Page:Paquin, Huot, Féron, Larivière - La digue dorée, 1927.djvu/61

Cette page a été validée par deux contributeurs.
59
LE ROMAN DES QUATRE

Si vous consentez à me seconder jusqu’à la fin, — et je vous jure que notre entreprise n’a rien de malhonnête — vous serez amplement récompensé. Mais alors, il faut vous armer de courage et d’énergie. Dès que la demande d’incorporation sera connue, vous serez en butte aux indiscrétions des journalistes et à l’armée des curieux que l’affaire Lafond passionne. Alors, pourquoi ne pas aller passer quelques jours à la campagne comme vous m’en avez exprimé le désir dimanche dernier ?

Je serai, demain après-midi, à notre rendez-vous habituel, si je vous y retrouve, je comprendrai que vous êtes toujours des nôtres.

Bien à vous,
Votre Compagnon de pêche. »


Mais oui ! pourquoi pas un congé de quelques jours ? Durant ce temps, l’orage, si orage il devait y avoir, aurait le temps de se calmer… Et puis, depuis quinze ans que je pratiquais ma profession, n’était-ce pas le premier congé véritable que je m’octroyais ? Quant à abandonner la partie, je ne pouvais y songer, l’incorporation que l’on me demandait n’avait en soi rien de répréhensible et les honoraires que mon travail devait me rapporter étaient certes trop alléchants pour les sacrifier…

Je griffonnai à la hâte quelques mots à l’adresse de mon clerc et de ma dactylographe, prétextant un appel d’urgence de ma famille, je sautai dans mon auto et, deux heures plus tard, je réveillais les miens que mon arrivée jeta dans la joie.

Le lendemain midi, je retrouvai mon mystérieux compagnon déjà installé.

— Tiens, bonjour notaire, vous allez bien ? Vous arrivez au bon moment, la truite semble décidée à mordre.

De sa récente visite à mon bureau, de son billet de la veille, il ne me glissa pas un traître mot, c’était à croire qu’il n’en avait gardé aucun souvenir et lui, plutôt silencieux d’habitude, parlait ce jour-là avec une telle volubilité qu’il m’était impossible de placer un seul mot.

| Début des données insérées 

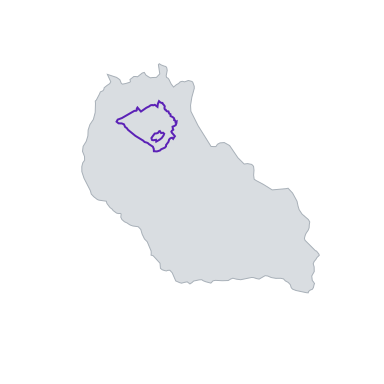 location of Veszprém within Hungary, rotated 62°
{"feature_id": "HUN-3158", "entity_name": "Veszprém", "entity_type": "County", "adm_level": 1, "iso_a3": "HUN", "parent_name": "Hungary", "parent_adm1": "", "projection": "albers", "projection_center": [17.661, 47.071], "detail": "fine", "context": "in_parent", "style": "outline", "palette": "violet", "viewbox_px": 384, "rotation_deg": 62, "n_neighbors": 0, "source": "natural_earth", "source_scale": "10m", "svg_char_len": 3908}
<svg xmlns="http://www.w3.org/2000/svg" viewBox="0 0 384 384"><g transform="rotate(62 192 192)"><path d="M302.6,109.8L306.5,109.1L307.7,109.4L308.5,112.3L308.6,112.5L309.7,114.3L310.7,116.8L312.3,118.7L315.4,119.3L319.6,121.4L322.4,125.7L326.5,127.3L326.8,127.4L327.5,127.1L330.4,126.8L331.0,127.6L333.4,129.7L334.4,131.5L334.1,133.6L334.6,135.9L335.6,136.7L334.6,138.3L327.7,146.5L325.0,148.8L323.1,149.3L320.0,148.7L317.0,149.5L314.3,151.3L311.7,152.0L309.9,154.1L307.6,158.5L304.7,162.2L301.7,164.6L300.2,166.7L300.4,173.6L298.8,175.6L296.5,177.8L295.4,179.6L292.3,190.2L289.8,193.7L287.3,196.4L287.0,198.8L287.2,201.5L284.5,207.0L281.0,212.8L280.3,215.1L281.3,218.1L277.8,221.9L275.7,223.7L274.0,224.6L273.0,226.8L271.4,232.3L272.0,234.7L272.2,237.0L269.1,238.4L268.3,240.9L267.6,244.0L266.3,245.4L262.9,248.1L254.0,247.4L250.7,248.3L249.8,250.2L249.7,251.6L248.6,253.0L246.7,254.8L244.6,255.7L239.9,253.7L230.1,256.2L228.5,257.8L227.0,256.8L224.9,255.8L214.9,254.9L211.1,256.0L205.8,255.8L201.0,254.8L197.4,255.8L194.3,260.1L192.7,261.6L191.5,262.5L188.8,263.9L186.6,265.6L183.5,266.8L180.8,266.7L178.2,264.9L177.3,265.3L176.5,267.1L175.2,268.5L171.3,270.4L170.4,270.4L170.1,270.4L167.2,271.7L162.3,272.5L159.9,272.0L155.5,278.0L154.2,279.1L150.0,281.0L146.5,281.9L143.5,281.2L142.4,281.1L129.2,280.9L122.3,279.7L117.9,277.4L115.0,274.8L113.5,271.9L110.1,270.2L104.7,269.6L100.6,266.7L97.6,261.6L93.6,257.6L88.5,254.6L84.5,250.4L81.6,245.0L76.3,240.1L68.6,235.7L66.3,234.7L65.9,233.3L62.2,227.9L60.6,225.9L60.8,223.2L60.1,221.7L58.7,220.6L58.0,216.8L57.7,213.9L56.6,212.0L48.4,211.5L55.4,204.8L58.9,203.0L62.8,203.4L64.1,202.8L64.4,201.8L65.1,199.6L65.5,197.5L65.9,195.5L65.5,194.4L63.6,194.0L62.7,189.1L63.7,187.3L64.7,186.0L63.6,180.1L64.0,178.0L67.1,177.8L69.6,176.5L71.7,175.1L72.3,173.3L74.1,169.6L72.6,165.0L63.8,161.9L63.4,160.7L65.4,159.5L67.6,157.6L68.9,156.2L70.6,156.0L73.0,156.8L77.2,160.2L78.8,160.7L80.4,159.7L82.1,159.5L86.8,159.7L90.7,159.0L89.9,155.4L89.9,152.9L89.2,150.8L89.7,148.6L91.3,146.8L91.8,142.9L94.3,140.2L95.4,139.8L99.7,140.4L100.8,141.0L101.4,141.2L108.3,147.7L114.8,152.6L120.2,155.1L128.0,155.3L136.4,155.5L150.4,154.5L160.8,153.8L161.5,152.5L163.1,149.6L161.8,147.1L161.8,144.2L163.5,140.3L168.6,137.0L183.3,135.4L191.8,132.8L193.0,129.6L195.7,126.3L198.2,125.6L201.8,127.0L206.1,129.7L209.9,131.1L212.0,130.0L219.3,125.1L227.8,120.2L233.2,107.4L233.8,105.4L240.1,103.7L249.4,103.6L254.3,105.0L257.9,105.7L263.2,105.2L270.9,102.2L273.7,102.1L276.1,103.9L278.6,105.4L280.3,107.4L281.7,110.1L282.4,111.2L283.6,112.6L285.7,114.5L287.6,114.9L301.8,110.6L302.6,109.8Z" fill="#d9dde1" stroke="#a8b0b8" stroke-width="1"/><path d="M134.7,180.9L136.2,183.7L134.7,184.1L134.4,185.8L134.9,187.5L136.7,189.3L138.3,192.8L139.5,193.5L140.1,195.1L139.8,199.2L140.3,200.8L139.7,203.9L138.1,206.5L135.9,205.5L133.6,205.3L129.4,207.6L128.3,207.9L127.3,208.6L125.6,210.4L123.7,211.0L115.9,215.6L107.1,219.3L104.9,219.6L103.2,220.5L100.3,220.3L98.5,221.8L96.9,224.6L94.5,225.6L93.2,223.6L93.8,219.2L93.3,205.0L93.5,204.2L93.9,203.6L94.1,202.9L93.8,202.3L92.7,201.8L92.2,201.2L91.8,200.5L97.0,199.3L96.2,192.7L96.3,189.7L96.0,187.9L96.5,186.3L97.1,185.8L97.4,185.1L97.4,184.2L97.7,183.8L100.6,182.5L98.2,180.8L96.3,178.5L98.0,177.9L99.2,176.9L99.5,176.3L100.3,176.4L101.9,176.0L103.5,175.8L104.9,176.9L105.6,177.1L106.4,177.2L107.0,176.6L107.9,176.6L108.9,176.3L109.8,175.0L112.0,175.3L113.2,174.5L114.9,175.3L116.7,173.9L118.6,173.2L120.2,174.0L120.9,173.3L121.7,173.4L122.5,173.7L122.5,172.5L124.0,173.5L125.3,175.0L125.4,176.7L125.2,178.5L126.8,179.1L128.2,179.3L128.4,180.7L128.9,181.8L129.9,182.0L134.7,180.9ZM130.7,199.9L130.6,196.0L130.1,193.3L128.7,190.6L127.5,189.2L126.1,189.7L125.5,191.6L123.1,191.8L123.0,192.8L123.8,193.9L123.7,195.5L122.9,197.5L124.0,199.9L125.3,202.5L127.2,202.9L128.1,202.0L129.0,199.3L130.7,199.9Z" fill="none" stroke="#5b21b6" stroke-width="2"/></g></svg>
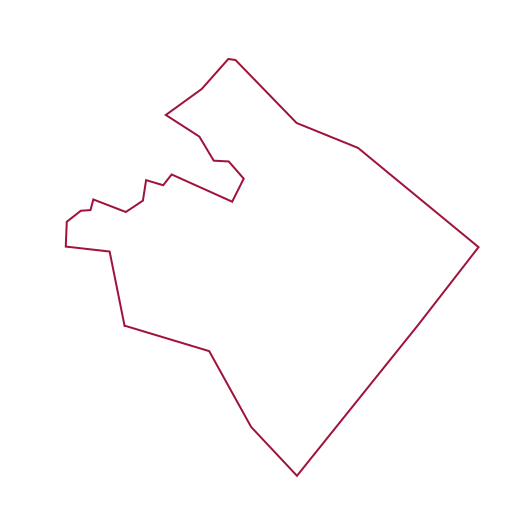 outline of Lafon, Eastern Equatoria, South Sudan, rotated 128°
{"feature_id": "79223893B81439496011559", "entity_name": "Lafon", "entity_type": "district", "adm_level": 2, "iso_a3": "SSD", "parent_name": "South Sudan", "parent_adm1": "Eastern Equatoria", "projection": "albers", "projection_center": [32.675, 5.157], "detail": "fine", "context": "isolated", "style": "outline", "palette": "rose", "viewbox_px": 512, "rotation_deg": 128, "n_neighbors": 0, "source": "geoboundaries", "source_scale": "gbopen_adm2", "svg_char_len": 535}
<svg xmlns="http://www.w3.org/2000/svg" viewBox="0 0 512 512"><g transform="rotate(128 256 256)"><path d="M117.8,399.1L157.8,401.6L200.4,413.9L196.8,374.1L206.9,348.0L198.3,335.7L202.6,313.3L227.9,308.2L243.7,372.7L257.4,372.7L263.9,389.3L282.0,379.2L301.5,385.7L311.6,419.0L321.7,414.7L328.2,421.9L345.5,426.2L365.7,411.7L342.6,374.1L392.0,316.5L391.6,316.1L359.8,234.3L393.7,154.6L404.0,88.4L210.8,85.8L112.0,86.1L109.0,204.3L108.0,242.1L126.2,305.9L114.2,392.8L117.8,399.1Z" fill="none" stroke="#9f1239" stroke-width="2"/></g></svg>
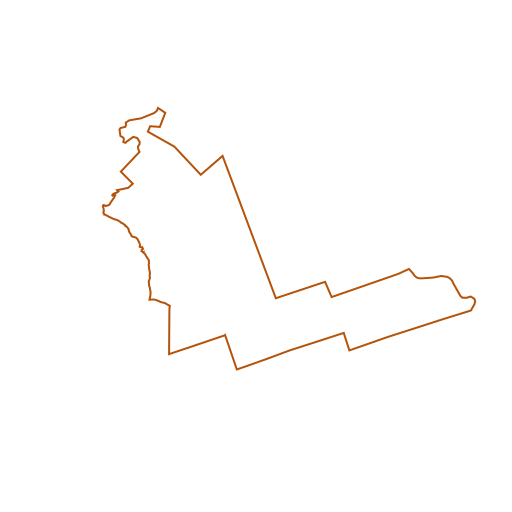 Viisoara, Teleorman, Romania (Mercator projection), rotated 47°
{"feature_id": "2599482B74354015678393", "entity_name": "Viisoara", "entity_type": "district", "adm_level": 2, "iso_a3": "ROU", "parent_name": "Romania", "parent_adm1": "Teleorman", "projection": "mercator", "projection_center": [25.189, 43.787], "detail": "fine", "context": "isolated", "style": "outline", "palette": "amber", "viewbox_px": 512, "rotation_deg": 47, "n_neighbors": 0, "source": "geoboundaries", "source_scale": "gbopen_adm2", "svg_char_len": 5430}
<svg xmlns="http://www.w3.org/2000/svg" viewBox="0 0 512 512"><g transform="rotate(47 256 256)"><path d="M442.4,136.0L440.2,129.0L438.5,126.5L436.2,125.5L432.1,126.6L430.1,130.6L427.1,133.6L424.3,133.7L410.4,130.3L407.8,129.4L404.6,129.4L401.6,130.4L396.8,134.3L392.7,141.0L385.5,149.9L383.4,152.0L381.5,153.1L378.6,153.5L375.2,153.0L369.8,153.0L366.1,164.2L337.6,228.7L322.0,223.1L300.4,270.3L160.0,212.2L158.9,241.0L120.3,241.1L91.3,250.3L88.9,244.9L96.0,238.3L89.4,224.7L80.9,226.7L82.2,229.7L82.0,232.9L76.9,246.2L70.4,256.1L69.6,260.3L71.6,261.6L72.4,263.6L70.0,267.7L70.4,269.6L75.8,273.3L79.1,272.3L80.6,273.1L82.2,275.3L84.2,274.3L84.2,272.1L85.2,264.5L88.6,262.4L93.1,263.2L94.8,265.0L95.4,267.5L96.6,268.7L99.4,269.9L100.4,270.2L102.1,297.3L119.1,296.8L119.0,303.0L113.1,312.7L115.0,312.7L114.9,313.1L114.8,313.7L114.8,313.8L114.6,314.1L114.7,314.5L114.7,314.8L114.5,315.1L114.2,315.7L113.9,316.2L113.8,316.5L113.7,316.8L113.5,317.3L113.4,317.5L113.3,317.9L113.3,318.4L113.3,318.9L113.4,319.5L113.5,319.7L113.8,319.7L114.1,319.7L114.2,319.0L114.2,318.6L114.4,318.1L114.7,317.8L114.9,317.6L115.2,317.4L115.4,317.4L115.6,317.4L115.7,317.6L115.7,317.9L115.7,318.4L115.8,318.7L115.9,318.9L116.1,319.2L116.3,319.5L116.5,319.7L116.6,319.9L116.6,320.1L116.7,320.4L116.7,320.7L116.7,321.2L116.8,321.7L116.9,322.1L117.0,322.3L117.1,322.9L117.2,323.3L117.3,323.7L117.4,324.3L117.6,325.1L117.8,325.8L118.0,326.5L118.2,327.0L118.3,327.5L118.4,328.0L118.4,328.5L118.3,328.8L118.2,329.4L118.2,329.6L118.0,329.8L117.8,330.0L117.7,330.2L117.6,330.3L117.5,330.6L117.4,330.9L117.3,331.2L117.2,331.4L116.9,331.6L116.9,331.8L116.7,332.1L116.4,332.1L116.2,332.0L115.8,332.3L115.4,332.4L115.1,332.5L114.9,332.5L114.7,332.8L114.7,333.0L114.8,333.4L114.8,333.6L115.0,333.8L115.4,334.1L115.8,334.4L116.0,334.5L116.5,334.7L117.1,335.0L117.5,335.3L117.8,335.4L117.9,335.5L118.2,335.8L118.4,336.0L118.6,336.2L118.7,336.3L119.1,336.4L119.4,336.6L119.5,336.8L119.6,337.3L119.8,337.5L120.0,337.7L120.1,337.9L120.2,338.1L120.4,338.3L120.6,338.3L120.8,338.3L121.0,338.3L121.3,338.4L121.5,338.4L121.8,338.3L122.0,338.4L122.1,338.5L122.2,338.3L122.5,338.3L122.8,338.3L123.7,337.9L124.3,337.7L124.7,337.5L125.3,337.3L125.6,337.2L126.1,337.0L126.6,336.9L127.1,336.8L127.5,336.5L127.8,336.4L128.4,336.2L128.8,336.0L129.3,335.9L130.0,335.6L130.4,335.4L131.0,335.2L131.5,335.0L132.0,334.8L132.4,334.6L132.8,334.3L133.3,334.0L134.2,333.5L134.9,333.1L135.4,333.0L135.8,332.8L136.2,332.6L136.7,332.4L137.2,332.3L137.5,332.2L137.9,332.1L138.2,332.1L138.4,332.1L138.8,331.9L139.2,332.0L139.5,332.0L139.9,331.8L140.4,331.6L141.0,331.3L141.2,331.2L141.6,331.1L141.8,331.1L142.1,331.2L142.3,331.2L142.6,331.1L142.9,330.9L143.2,330.9L143.5,330.8L143.7,330.7L144.1,330.7L144.4,330.8L144.7,331.0L144.8,331.1L145.1,331.1L145.5,330.8L145.7,330.7L145.8,330.7L146.0,330.6L146.3,330.7L146.6,330.6L147.1,330.7L147.5,330.6L148.0,330.6L148.3,330.7L148.7,330.8L149.2,330.8L149.5,330.9L149.9,331.3L150.1,331.3L150.3,331.3L150.5,331.5L151.0,331.8L151.3,332.0L151.7,332.2L152.0,332.3L152.3,332.3L152.6,332.3L152.9,332.5L153.7,332.6L154.3,332.7L154.9,332.8L155.2,332.9L155.5,333.1L156.1,333.3L156.7,333.4L157.1,333.3L157.5,333.2L158.4,332.6L159.8,331.7L160.1,331.5L160.5,331.3L161.2,331.2L161.5,331.2L161.9,331.2L162.5,331.1L162.9,331.2L163.3,331.2L163.6,331.3L164.0,331.5L164.3,331.6L164.5,331.7L165.1,331.8L165.5,331.8L165.8,332.0L166.3,332.2L166.9,332.4L167.5,332.7L167.9,332.8L168.4,333.0L169.0,333.5L169.4,333.8L169.7,334.3L169.8,334.7L170.0,334.8L170.2,334.7L170.3,334.4L170.7,334.3L171.1,334.1L171.4,333.8L171.6,333.6L171.8,333.3L172.0,333.2L173.7,333.8L173.8,334.2L173.8,334.3L173.6,334.7L173.5,334.8L173.5,335.1L173.6,335.4L173.9,335.9L174.1,336.3L174.3,336.3L174.5,336.4L174.9,336.3L175.0,336.2L175.4,336.1L175.8,336.1L176.1,336.1L176.2,335.8L176.3,335.6L176.4,335.8L176.5,335.9L176.9,335.9L177.4,336.0L177.8,335.9L178.4,335.8L179.2,335.8L179.6,335.9L179.9,336.1L180.3,336.3L180.6,336.4L181.2,336.4L181.8,336.5L182.5,336.7L183.0,336.8L183.4,336.8L184.1,336.9L184.7,337.0L185.4,337.1L186.2,337.4L186.5,337.7L187.1,338.2L187.7,338.7L188.2,339.1L188.8,339.9L189.2,340.4L190.1,341.1L190.7,341.6L191.0,341.8L191.6,342.0L192.1,342.6L192.4,342.9L193.2,343.3L193.6,343.6L195.3,344.6L195.9,345.0L196.3,345.5L196.8,345.8L197.0,346.0L197.3,346.6L198.0,347.4L198.4,347.7L198.7,347.8L199.2,348.1L199.5,348.3L199.7,348.6L200.0,349.1L200.2,349.5L200.4,349.8L200.6,350.0L200.8,350.3L201.0,351.1L201.1,351.4L201.3,351.6L201.7,352.0L202.4,352.5L202.9,352.8L203.2,353.1L203.5,353.4L204.2,353.9L204.9,354.4L205.3,354.6L205.7,354.7L206.2,355.0L206.9,355.3L207.7,355.9L208.4,356.4L208.7,356.6L209.1,356.8L209.7,357.2L210.3,357.6L210.8,358.1L211.0,358.2L211.3,358.5L211.5,358.7L211.8,359.0L212.0,359.3L212.2,359.6L212.6,360.0L213.1,360.4L213.4,360.9L214.1,361.9L215.3,363.7L215.8,363.2L216.1,362.6L216.9,361.8L217.2,361.4L217.5,361.0L218.0,360.6L218.7,360.0L219.5,359.5L219.9,359.2L220.7,358.8L222.1,358.1L222.7,357.8L223.1,357.7L224.0,357.4L224.9,356.9L225.3,356.7L226.0,356.3L226.9,355.6L227.5,355.2L228.5,354.7L229.0,354.5L229.5,354.3L230.1,354.2L230.9,354.0L232.0,353.6L233.0,353.2L233.5,353.1L233.9,353.1L234.0,353.3L234.2,353.8L234.4,354.0L234.6,354.3L235.0,354.7L237.3,357.0L268.5,386.5L292.7,333.0L292.7,332.5L325.9,347.4L333.4,330.4L340.8,313.1L348.2,295.3L363.0,263.8L372.1,244.3L388.7,252.1L405.0,215.0L429.8,162.2L442.4,136.0Z" fill="none" stroke="#b45309" stroke-width="2"/></g></svg>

Je compris qu’il voulait éviter toute allusion aux derniers événements et d’ailleurs, il avait raison, la truite mordait et, pour un pêcheur, les brusques soubresauts du bouchon offrent une sensation si délicieuse qu’elle en fait oublier toute préoccupation.

Je passai ainsi cinq jours délicieux, partagés entre l’affection des miens, l’étude captivante des fleurs et des insectes et d’agréables séances de pêche en compagnie de mon ami de fortune.

Le sixième jour, je ne retrouvai pas mon camarade au rendez-vous. J’allais tout de même jeter ma ligne à l’eau quand, mes yeux tombèrent sur un numéro de la « Nation ». En première page, je vis :


LES FUMISTERIES DU « MONDE ».


« Voici que notre confrère, après les pitoyables canards auxquels nous avons coupé les ailes de manière si probante, nous semblait-il, revient encore à la charge avec son affaire Lafond. Jusqu’à présent, sa lubie était plutôt innocente, ses reporters faisaient du roman à sensation ; mais voici que maintenant, pour faire excuser ses turpitudes, il ose lancer les plus basses insinuations contre un Notaire dont la vie honnête et digne, la haute réputation d’intégrité et de travail, mettent tout à fait à l’abri de ces stupides calomnies… »


Je n’en lus pas davantage. Ces quelques lignes suffisaient à me convaincre que ma présence était nécessaire à mon bureau. D’autant que, si ce journal avait ainsi été laissé sur la grève, ce ne pouvait être que par mon mystérieux client. Je pliai bagage et repris le chemin de mon cottage où ma femme fut on ne peut plus surprise de ma subite résolution de retourner en ville.

— Mais oui, ma chérie, un rendez-vous très important que j’avais complètement oublié…

— Et quand nous reviendras-tu ?

— Demain soir au plus tard.

À une heure et demie, j’étais à mon bureau.

— Quoi de neuf ?

— Tant de choses, patron, me répondit mon clerc, que je ne saurais par où commencer.

— Vraiment ? Avez-vous les derniers journaux ?

— Les journaux ? et je lus dans les yeux du jeune homme une telle gêne que je compris qu’il n’osait me les communiquer.

— Ne craignez rien, je sais à quoi m’en tenir.

— Vous savez ? Quoi ?

— Que le « Monde » a insinué que j’étais mêlé de quelque façon à l’affaire Lafond.